Eye For Film >> Movies >> The Lost City Of Z (2016) Film Review
The Lost City Of Z
Reviewed by: Seph Shewell Brockway
This adaptation - written and directed by James Gray - of David Grann’s book of the same name, in telling the true story of Lieutenant Colonel Percy Fawcett’s three expeditions to the rainforests of Bolivia, explores the conflict between family life and all-consuming obsession, and takes its audience from the depths of the jungle to the horror of the trenches of the Somme.
The film is slow to get moving and the first 20 minutes, introducing then-Major Fawcett (Charlie Hunnam), his wife Nina (Sienna Miller) and son Jack (Tom Mulheron; portrayed later in the film by Bobby Smalldridge and as a teenager by Tom Holland) are spent in Fawcett’s posting in rural Ireland. This sequence does little to advance either plot or characters, and the pacing would be improved by shortening it. At one or two points the film seems to be setting up plot elements - Nina’s suggestion that she join her husband on his next trip, for example - which are then left unresolved.

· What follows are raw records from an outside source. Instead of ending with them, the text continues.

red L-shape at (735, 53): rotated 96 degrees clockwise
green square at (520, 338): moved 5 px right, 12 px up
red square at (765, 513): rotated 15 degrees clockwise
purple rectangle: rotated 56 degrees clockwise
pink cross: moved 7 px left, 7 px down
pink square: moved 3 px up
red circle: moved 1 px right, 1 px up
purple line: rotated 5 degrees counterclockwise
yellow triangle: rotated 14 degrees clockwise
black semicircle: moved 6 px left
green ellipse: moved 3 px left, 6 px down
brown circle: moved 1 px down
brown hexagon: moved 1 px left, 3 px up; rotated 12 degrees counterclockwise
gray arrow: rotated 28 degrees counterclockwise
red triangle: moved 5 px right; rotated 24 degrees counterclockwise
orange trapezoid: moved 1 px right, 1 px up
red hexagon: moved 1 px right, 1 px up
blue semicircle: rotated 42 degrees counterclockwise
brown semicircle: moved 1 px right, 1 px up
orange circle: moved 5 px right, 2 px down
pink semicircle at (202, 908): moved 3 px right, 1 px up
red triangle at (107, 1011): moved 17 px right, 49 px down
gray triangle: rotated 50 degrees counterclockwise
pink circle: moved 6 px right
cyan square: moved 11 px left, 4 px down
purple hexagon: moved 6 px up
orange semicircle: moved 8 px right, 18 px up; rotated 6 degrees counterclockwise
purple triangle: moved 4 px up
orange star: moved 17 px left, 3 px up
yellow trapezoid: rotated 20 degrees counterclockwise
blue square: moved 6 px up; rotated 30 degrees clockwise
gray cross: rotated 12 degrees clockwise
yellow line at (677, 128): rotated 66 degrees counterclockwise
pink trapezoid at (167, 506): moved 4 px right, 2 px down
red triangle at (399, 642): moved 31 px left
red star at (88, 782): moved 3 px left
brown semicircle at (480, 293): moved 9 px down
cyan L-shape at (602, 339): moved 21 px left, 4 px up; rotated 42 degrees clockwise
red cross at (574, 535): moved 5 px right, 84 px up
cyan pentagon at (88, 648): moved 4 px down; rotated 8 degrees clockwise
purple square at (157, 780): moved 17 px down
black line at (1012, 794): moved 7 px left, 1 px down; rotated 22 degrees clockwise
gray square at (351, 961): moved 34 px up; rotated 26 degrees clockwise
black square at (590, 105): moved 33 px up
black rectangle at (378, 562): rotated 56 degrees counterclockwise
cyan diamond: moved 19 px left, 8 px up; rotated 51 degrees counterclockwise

Hunnam gives a compelling performance as a man railing against the bigotry of his time and yet simultaneously embodying it as a white explorer in a place already well-known to its inhabitants. Miller also portrays the complexity of her character with aplomb, and the two leads have an on-screen chemistry which adds poignancy to Fawcett’s predicament, torn between a family that he loves and a quest that has become an obsession.
Robert Pattinson’s portrayal of Henry Costin, Fawcett’s principal companion on his first two expeditions, is decent enough, but looks a bit lacklustre in comparison to Hunnam and Miller. Tom Holland gives a strong performance as Jack Fawcett, who accompanies his father on his last expedition.
Darius Khondji’s cinematography is strong throughout, with great sensitivity to landscape and colour. Worth particular attention is the depiction of the First World War - which breaks out between Fawcett’s second and third voyages - including a harrowing depiction of a gas attack. The entire film has a slightly surreal quality, as if reflecting the protagonist’s debatable sanity, a sensation that is amplified by Christopher Spelman’s very spare score, leaving the audience with nothing between us and the sounds of the jungle.
This is an entertaining and thought-provoking piece of cinema, and well worth a watch.